[Problem description] All lines with the word "Videos" must be pulled from the entries below.

[Information provided]
******************************
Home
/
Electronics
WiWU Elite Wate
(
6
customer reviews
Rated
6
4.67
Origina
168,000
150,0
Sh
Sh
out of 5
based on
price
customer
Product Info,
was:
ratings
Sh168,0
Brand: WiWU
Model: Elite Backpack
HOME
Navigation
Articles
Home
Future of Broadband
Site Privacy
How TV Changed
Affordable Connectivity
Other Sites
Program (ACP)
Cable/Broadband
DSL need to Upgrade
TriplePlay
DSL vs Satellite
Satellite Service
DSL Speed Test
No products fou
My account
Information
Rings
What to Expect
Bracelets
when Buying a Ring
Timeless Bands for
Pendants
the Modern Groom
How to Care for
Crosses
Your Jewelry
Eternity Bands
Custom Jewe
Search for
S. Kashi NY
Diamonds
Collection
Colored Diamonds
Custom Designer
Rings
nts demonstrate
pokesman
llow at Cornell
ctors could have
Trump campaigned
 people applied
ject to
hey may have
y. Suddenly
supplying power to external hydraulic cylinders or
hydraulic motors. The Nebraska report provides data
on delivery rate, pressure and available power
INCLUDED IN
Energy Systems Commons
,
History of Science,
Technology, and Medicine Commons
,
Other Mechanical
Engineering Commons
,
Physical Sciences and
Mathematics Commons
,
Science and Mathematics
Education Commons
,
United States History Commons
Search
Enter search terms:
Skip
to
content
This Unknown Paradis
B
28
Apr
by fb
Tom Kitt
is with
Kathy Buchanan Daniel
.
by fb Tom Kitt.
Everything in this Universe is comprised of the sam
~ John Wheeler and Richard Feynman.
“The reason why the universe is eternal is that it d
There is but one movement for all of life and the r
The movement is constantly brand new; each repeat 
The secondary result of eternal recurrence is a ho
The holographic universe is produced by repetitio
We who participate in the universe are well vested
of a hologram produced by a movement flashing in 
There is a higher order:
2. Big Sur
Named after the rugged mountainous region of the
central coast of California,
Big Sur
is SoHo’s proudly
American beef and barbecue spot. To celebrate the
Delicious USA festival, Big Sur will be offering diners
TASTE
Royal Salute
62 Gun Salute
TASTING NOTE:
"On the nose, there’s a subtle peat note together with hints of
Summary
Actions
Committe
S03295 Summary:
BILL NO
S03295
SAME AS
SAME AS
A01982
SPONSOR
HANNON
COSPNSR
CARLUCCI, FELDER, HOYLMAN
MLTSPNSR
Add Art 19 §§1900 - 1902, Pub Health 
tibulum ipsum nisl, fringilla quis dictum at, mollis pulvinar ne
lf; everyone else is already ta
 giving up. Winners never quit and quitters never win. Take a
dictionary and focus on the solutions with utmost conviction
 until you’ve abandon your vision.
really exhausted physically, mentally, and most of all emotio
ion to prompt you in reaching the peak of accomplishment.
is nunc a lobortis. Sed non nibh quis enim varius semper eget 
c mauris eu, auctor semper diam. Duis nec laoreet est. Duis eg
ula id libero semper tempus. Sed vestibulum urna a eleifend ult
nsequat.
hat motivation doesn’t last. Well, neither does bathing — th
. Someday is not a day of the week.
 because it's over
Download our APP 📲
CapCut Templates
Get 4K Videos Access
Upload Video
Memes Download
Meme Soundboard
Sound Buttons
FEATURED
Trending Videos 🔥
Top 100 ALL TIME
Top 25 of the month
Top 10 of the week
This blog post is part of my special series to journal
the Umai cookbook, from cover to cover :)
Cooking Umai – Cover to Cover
******************************
[Response to the exercise]
Get 4K Videos Access
Trending Videos 🔥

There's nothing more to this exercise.